Fatwa Against Salman Rushdie – 25 Years
2014/02/18 Leave a comment
Hard to believe that it has been almost a generation since the infamous fatwa. While Spears go a bit far in his depiction of Iran (there are nuances and the Iranian govt has effectively disowned the fatwa), his fundamental points about some of the reaction in the West at the time are bang on.
I was in Iran at the time and it was somewhat surrealistic; we had re-opened the Canadian Embassy following the end of the Iran-Iraq war in 1988, when there were efforts by the Iranian govt to open up to the world, and the fatwa set that back considerably.

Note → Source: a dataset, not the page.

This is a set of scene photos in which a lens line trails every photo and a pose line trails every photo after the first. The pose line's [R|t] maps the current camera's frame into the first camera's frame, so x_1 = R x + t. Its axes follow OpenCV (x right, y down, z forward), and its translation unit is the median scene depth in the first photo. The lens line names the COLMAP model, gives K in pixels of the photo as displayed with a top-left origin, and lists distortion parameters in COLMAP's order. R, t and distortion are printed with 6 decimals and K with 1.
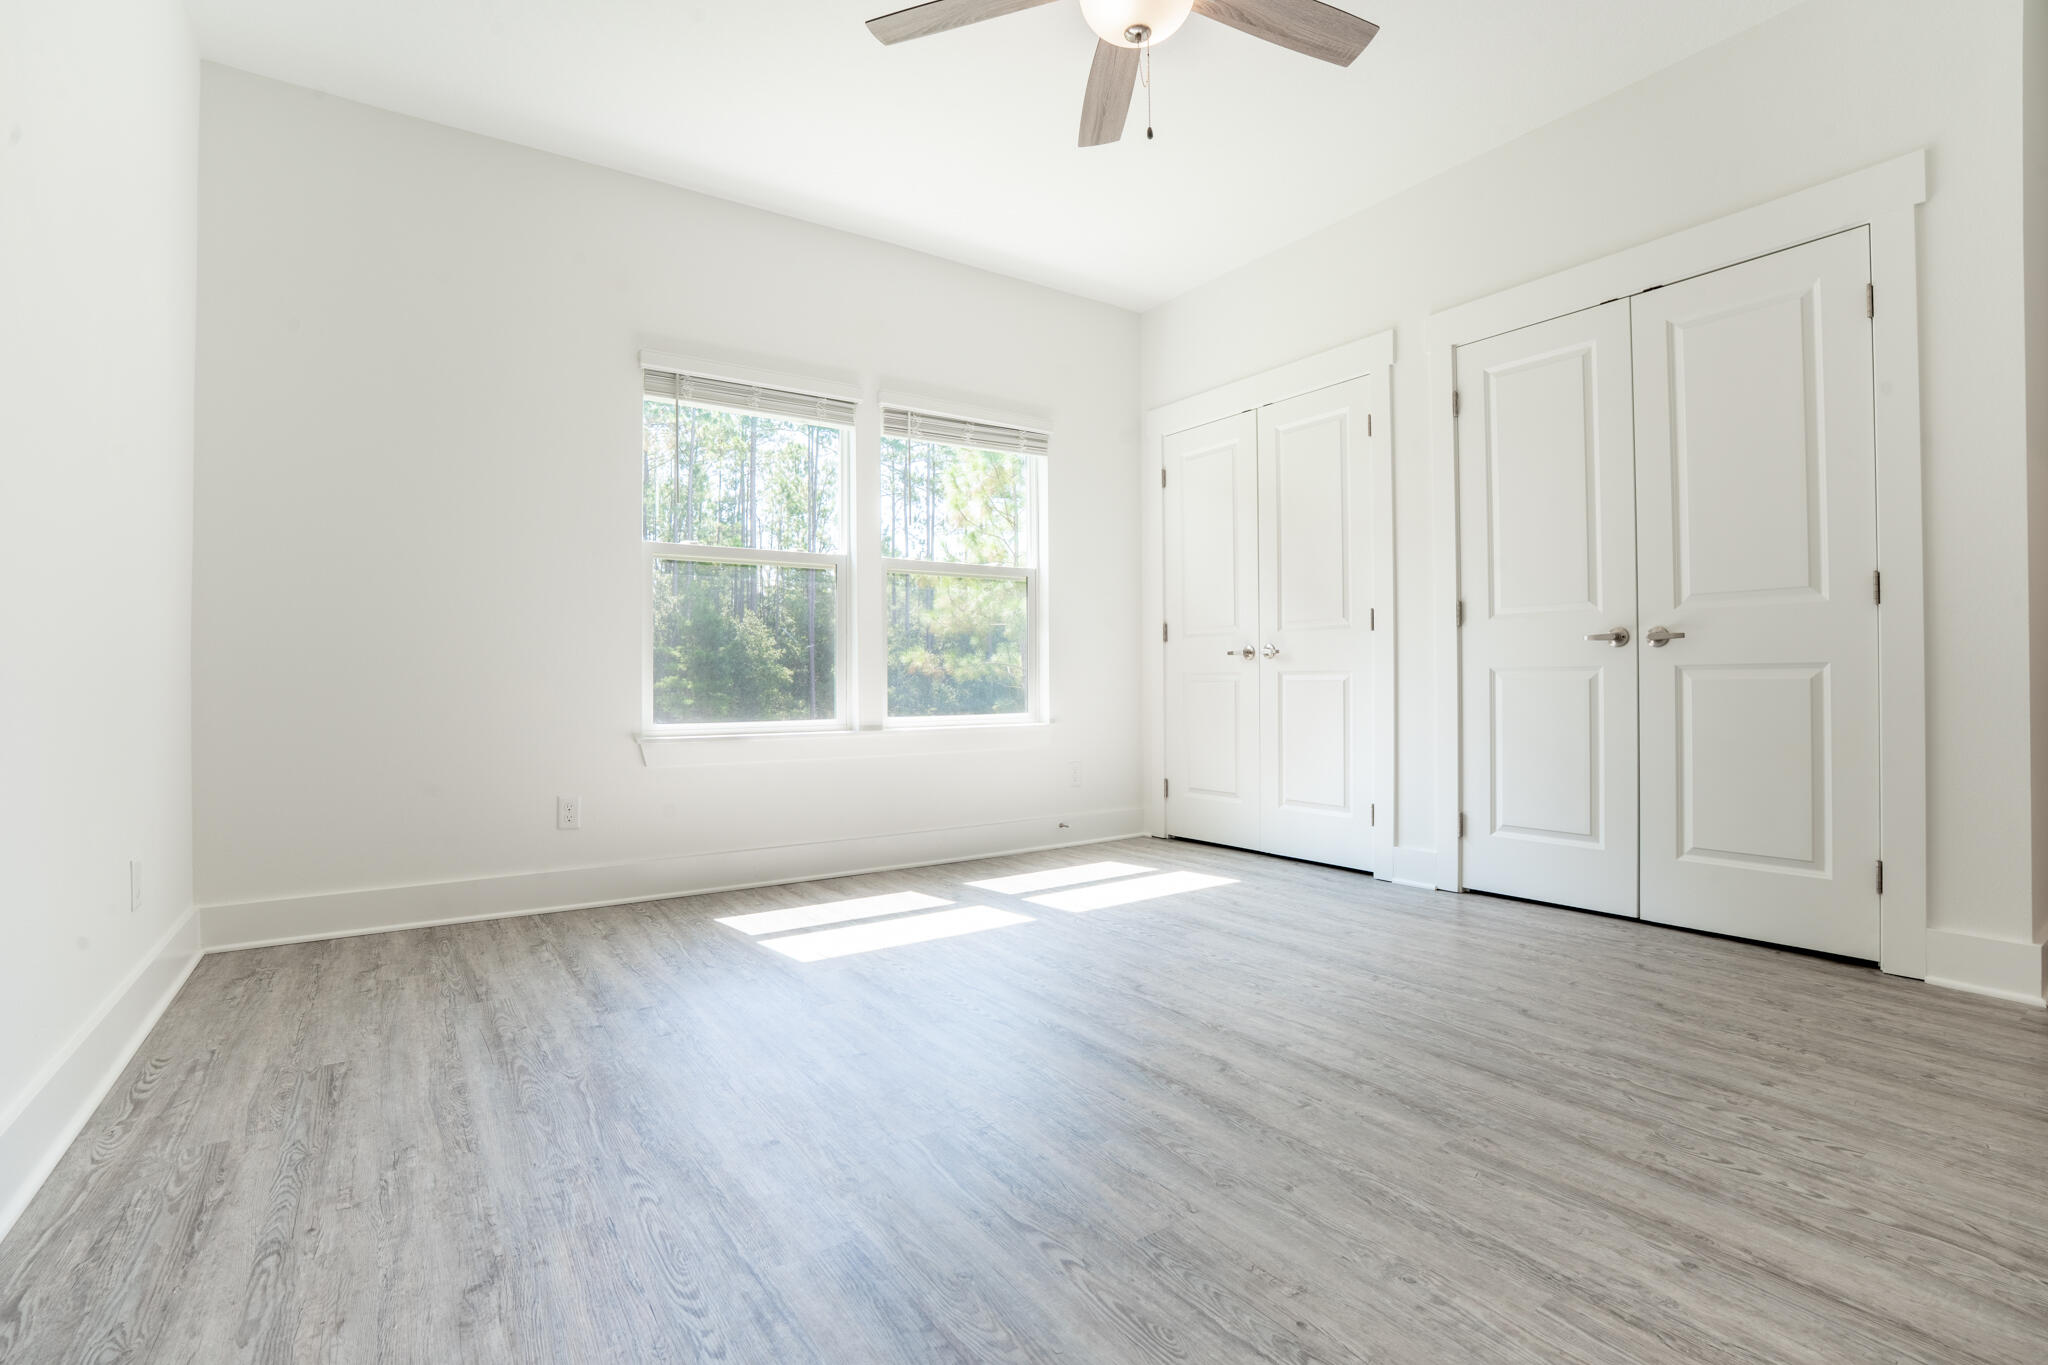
lens RADIAL K [[944.2, 0, 1020.8], [0, 944.2, 671.9], [0, 0, 1]] dist [-0.065660, 0.021370]
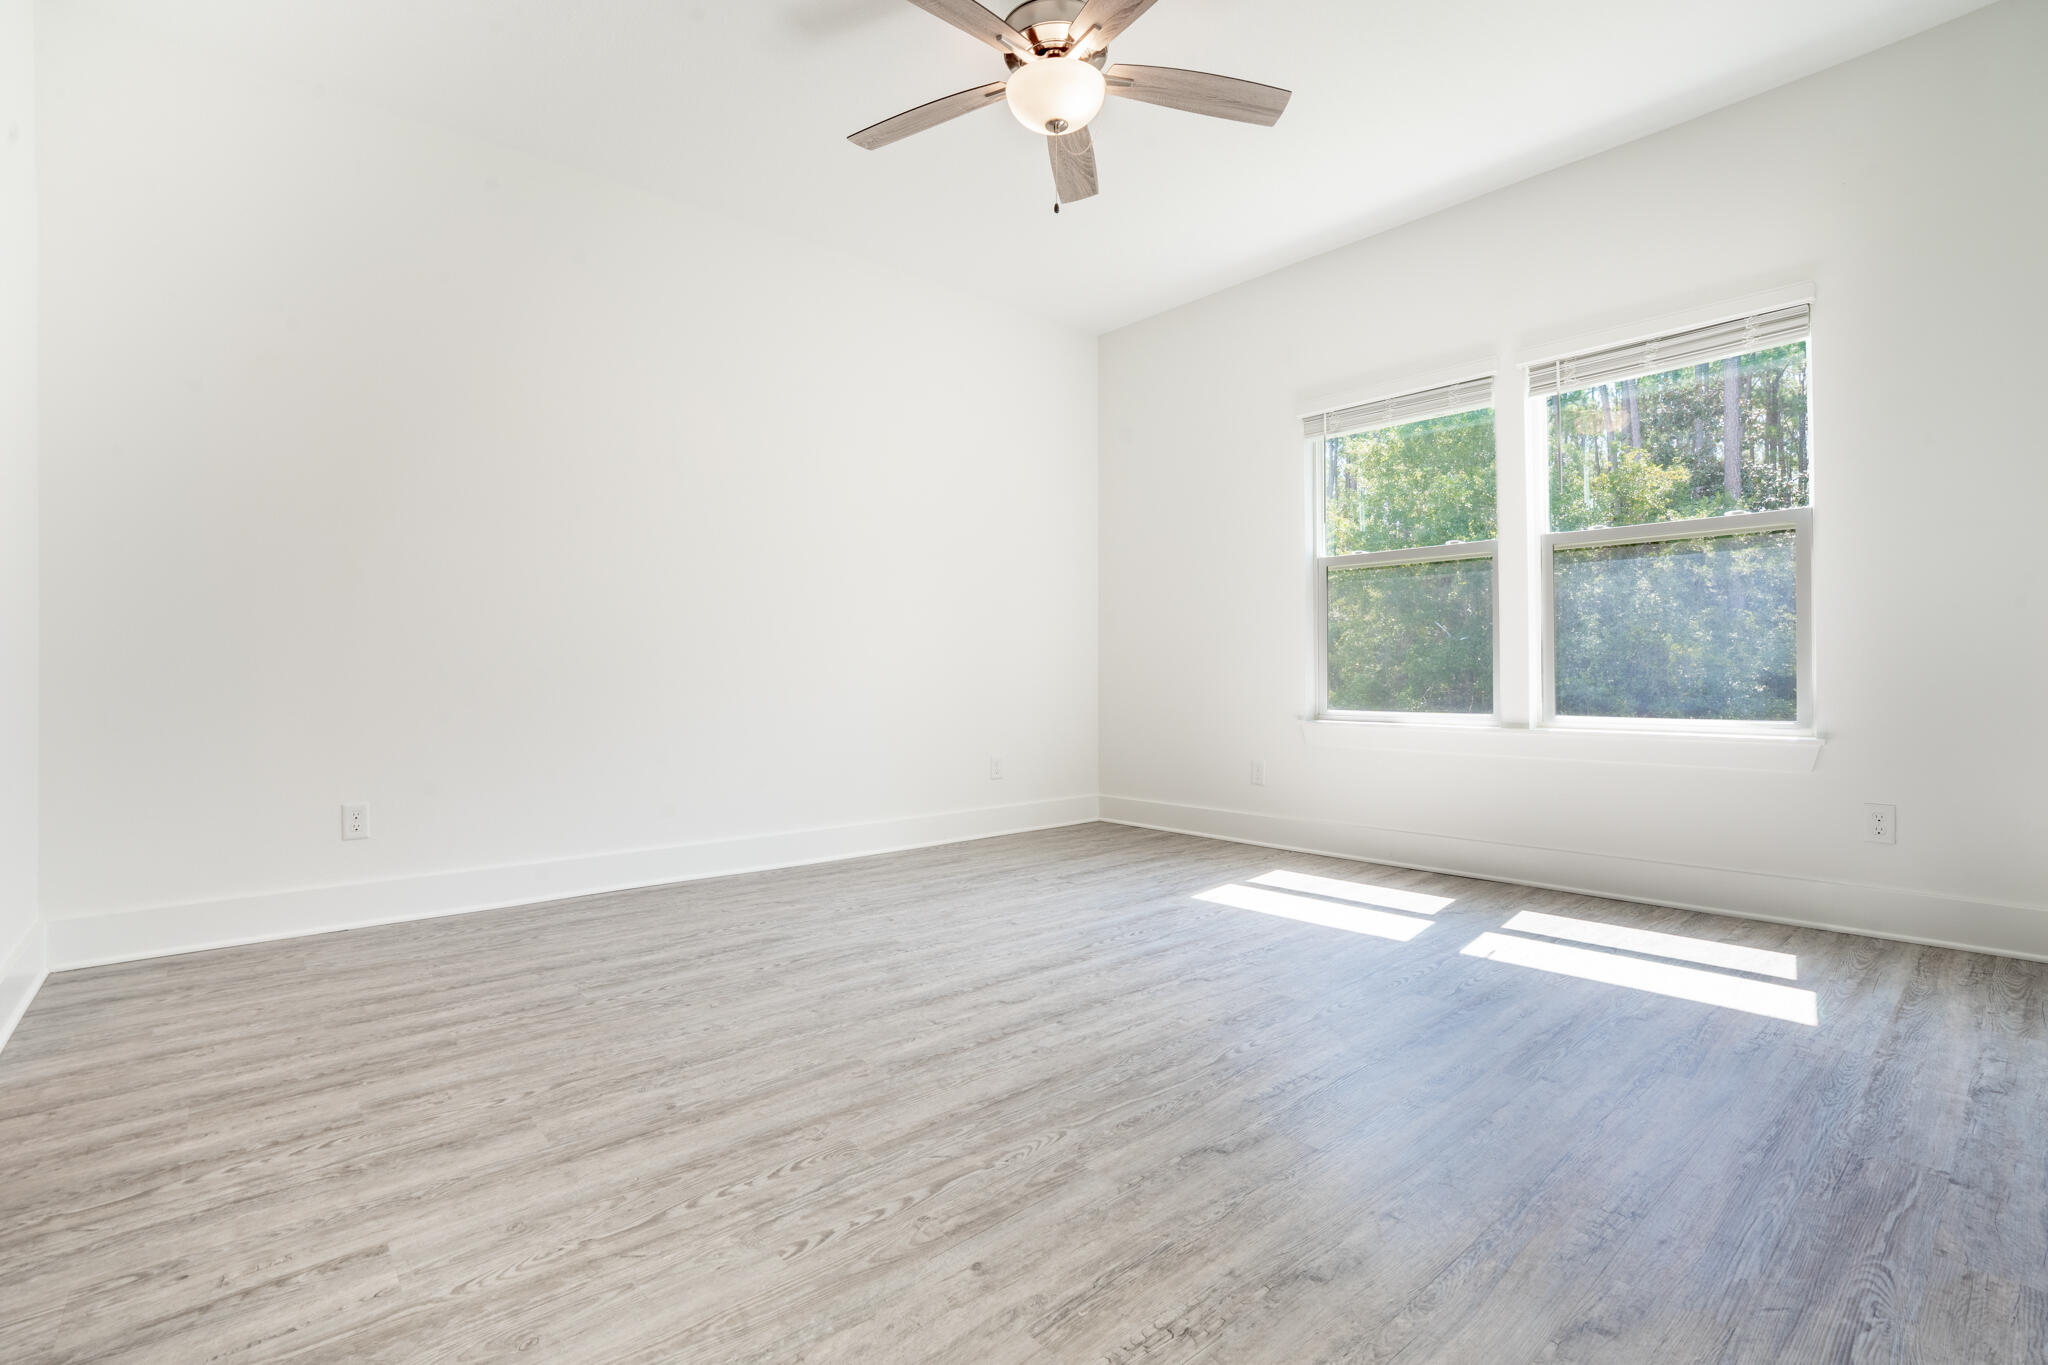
lens RADIAL K [[944.2, 0, 1020.8], [0, 944.2, 671.9], [0, 0, 1]] dist [-0.065660, 0.021370]
pose [[0.115697, 0.003051, -0.993280, 1.561958], [0.012876, 0.999907, 0.004571, -0.005908], [0.993201, -0.013319, 0.115647, 0.975395]]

Twenty-five years ago, on February 14, 1989, war was declared by Islamic end-times fundamentalists upon freedom of thought, freedom of speech, literature, secularism, human expression – in short, against civilization. This war was declared from within Iran, the origin of one of the world’s most ancient, rich and refined cultural traditions, the Persian civilization.
A Persian scholar, Hitoshi Igarashi did more for Iranian culture and letters than any Ayatollah, suicide bomber, or book burner ever could, or will. He is a reminder that the global village is a living and active idea, and that the war on terror is not so much a war among countries or cultures as it is a war for a certain kind of human community. Resistance against and repudiation of the holy warriors’ efforts to set the terms on which the world’s people are to live – or as is often the case, to die – is the work of this century, if not beyond.